Can I live without a gallbladder?
Yes. The gallbladder just stores bile. Your liver will still make bile, but it will drip continuously into your gut. You digest food normally.
Primary Sources
- Yokoe M, et al. Tokyo Guidelines 2018: diagnostic criteria and severity grading of acute cholecystitis. J Hepatobiliary Pancreat Sci. 2018.
- NICE. Gallstones disease: diagnosis and management [CG188]. 2014.

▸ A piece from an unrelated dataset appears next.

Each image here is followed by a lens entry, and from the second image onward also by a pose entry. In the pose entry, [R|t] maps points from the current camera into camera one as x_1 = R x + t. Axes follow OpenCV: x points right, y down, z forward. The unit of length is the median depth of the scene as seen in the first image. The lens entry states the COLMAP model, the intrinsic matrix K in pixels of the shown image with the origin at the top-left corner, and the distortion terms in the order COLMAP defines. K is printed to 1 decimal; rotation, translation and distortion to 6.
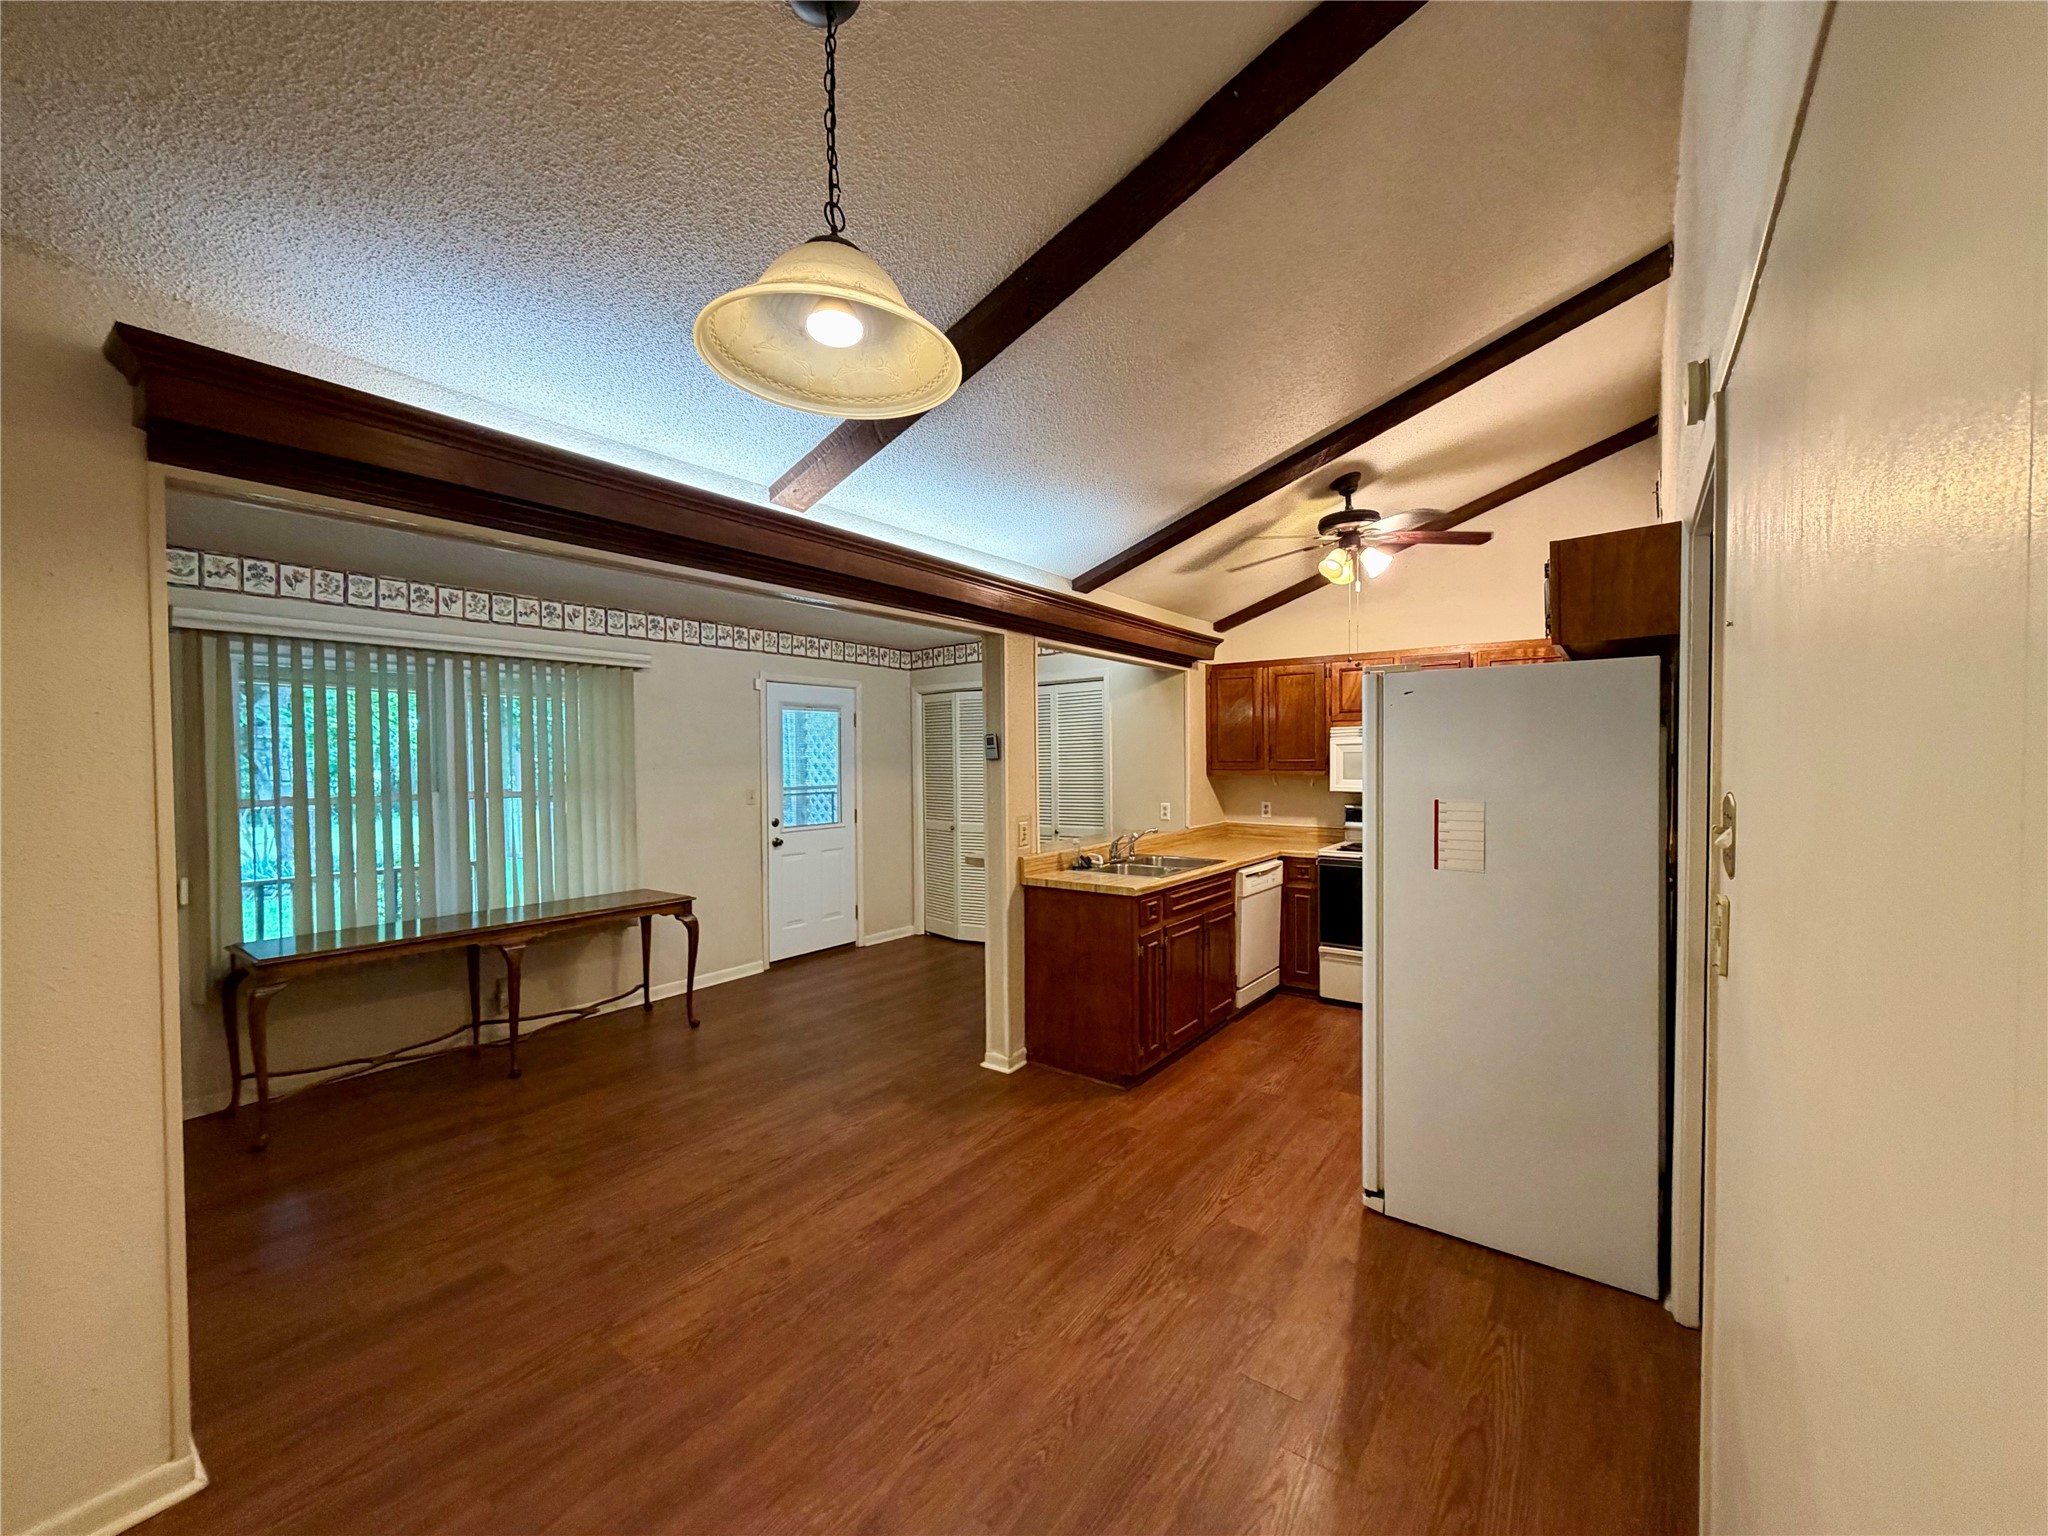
lens RADIAL K [[817.1, 0, 1024.1], [0, 817.1, 774.8], [0, 0, 1]] dist [-0.000848, 0.000092]
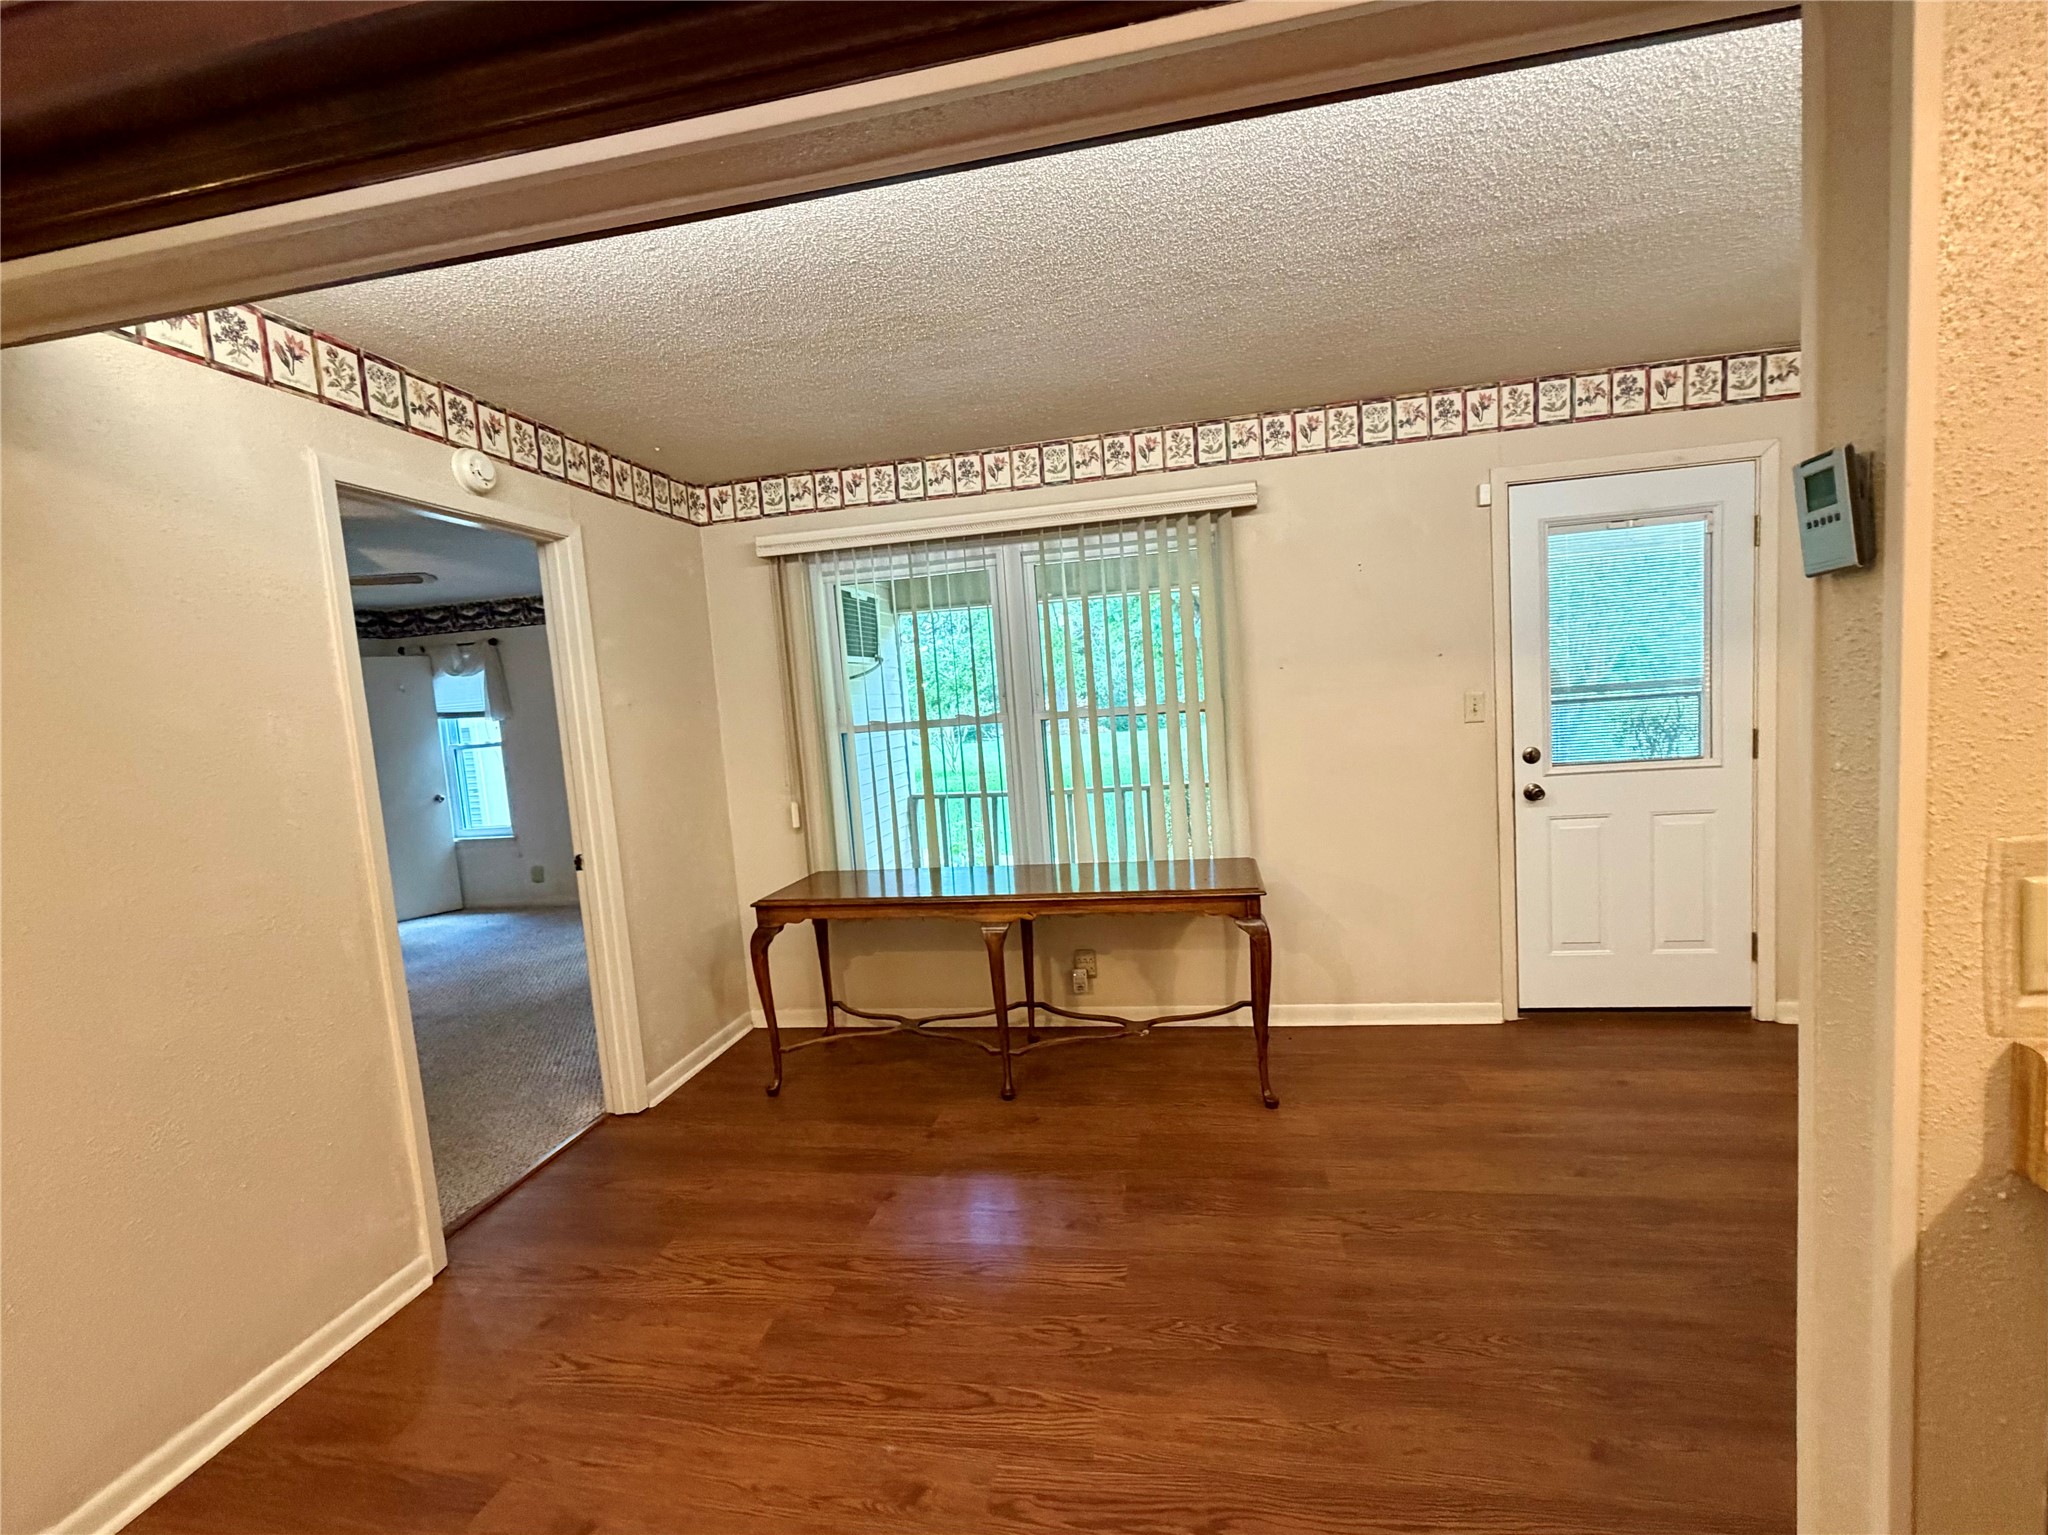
lens RADIAL K [[850.9, 0, 1029.8], [0, 850.9, 769.3], [0, 0, 1]] dist [-0.001616, 0.000153]
pose [[0.446988, 0.059155, -0.892582, 0.049909], [0.049747, 0.994623, 0.090830, 0.001357], [0.893156, -0.085004, 0.441642, 0.548530]]
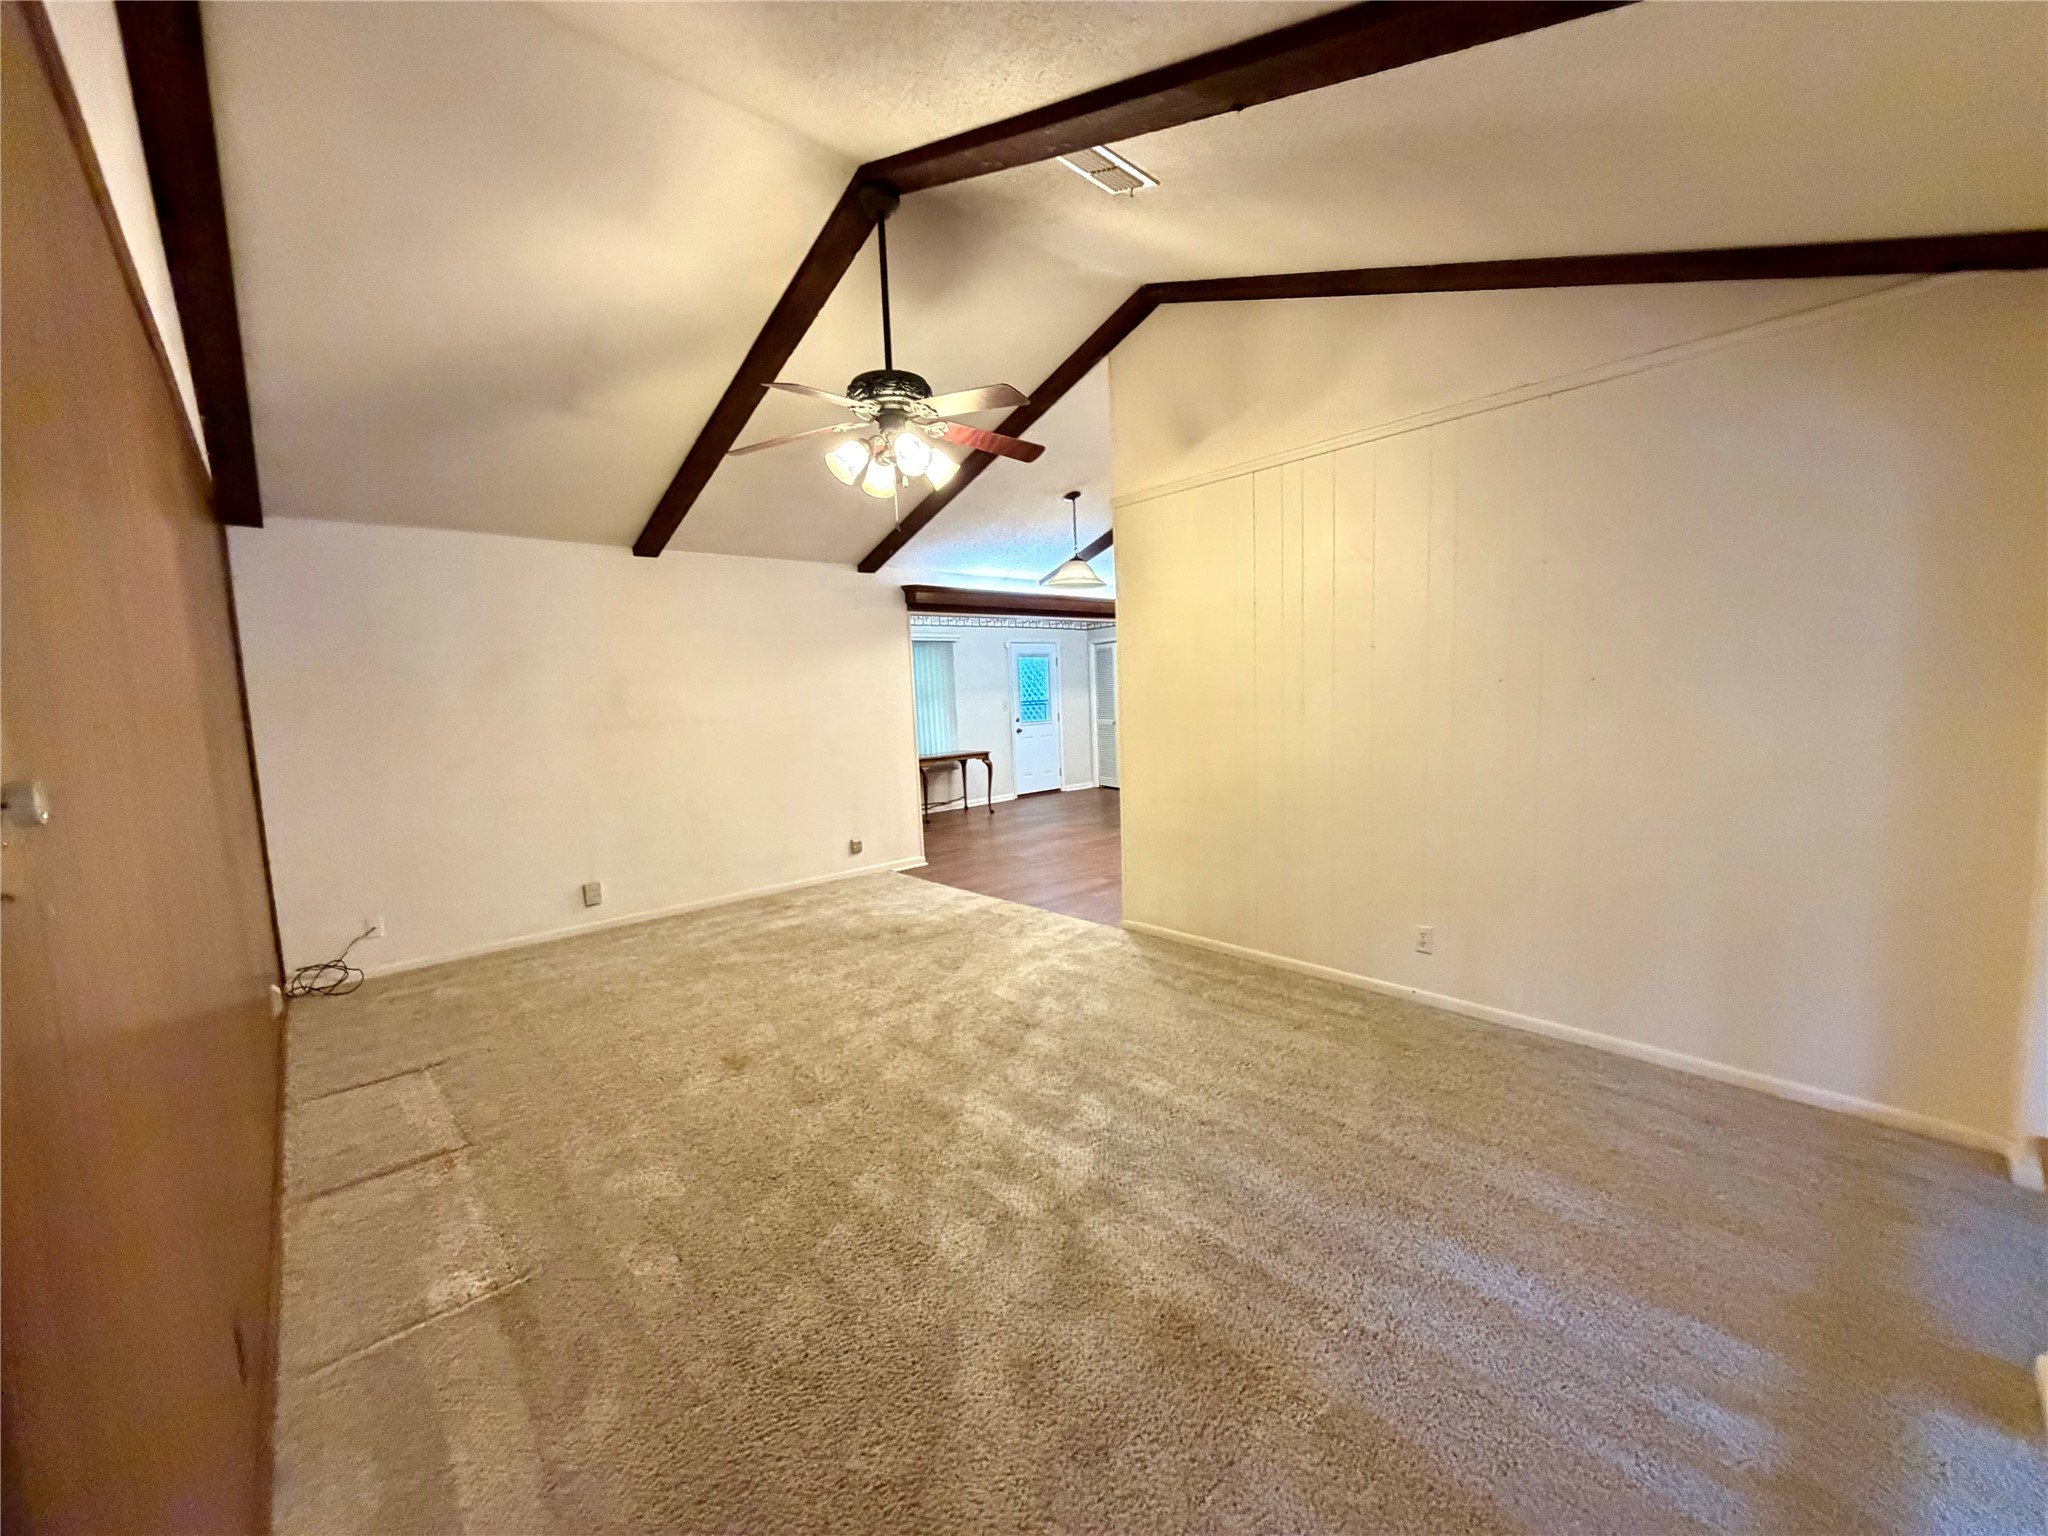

- Gutt CN, et al. Acute cholecystitis: early versus delayed cholecystectomy, a multicenter randomized trial (ACDC study). Ann Surg. 2013.
Common Exam Questions
- Sign: "Inspiratory arrest in RUQ?"
- Answer: Murphy's Sign.
- Diagnosis: "Air in biliary tree + Small bowel obstruction?"
- Answer: Gallstone Ileus (Rigler's Triad).
- Management: "Best timing for surgery?"
- Answer: Within 72 hours / 1 week of onset ("Hot").
- Complication: "Jaundice in acute cholecystitis?"
- Answer: Mirizzi Syndrome or CBD stone.
Viva Points
- Charcot's Triad: Fever + Jaundice + RUQ Pain = Ascending Cholangitis (Emergency, needs ERCP).
- Reynolds' Pentad: Charcot's + Hypotension + Confusion = Toxic Shock in Cholangitis.
- Critical View of Safety: The surgical view required before clipping the cystic duct to avoid cutting the Common Bile Duct.
Medical Disclaimer: MedVellum content is for educational purposes and clinical reference. Clinical decisions should account for individual patient circumstances. Always consult appropriate specialists.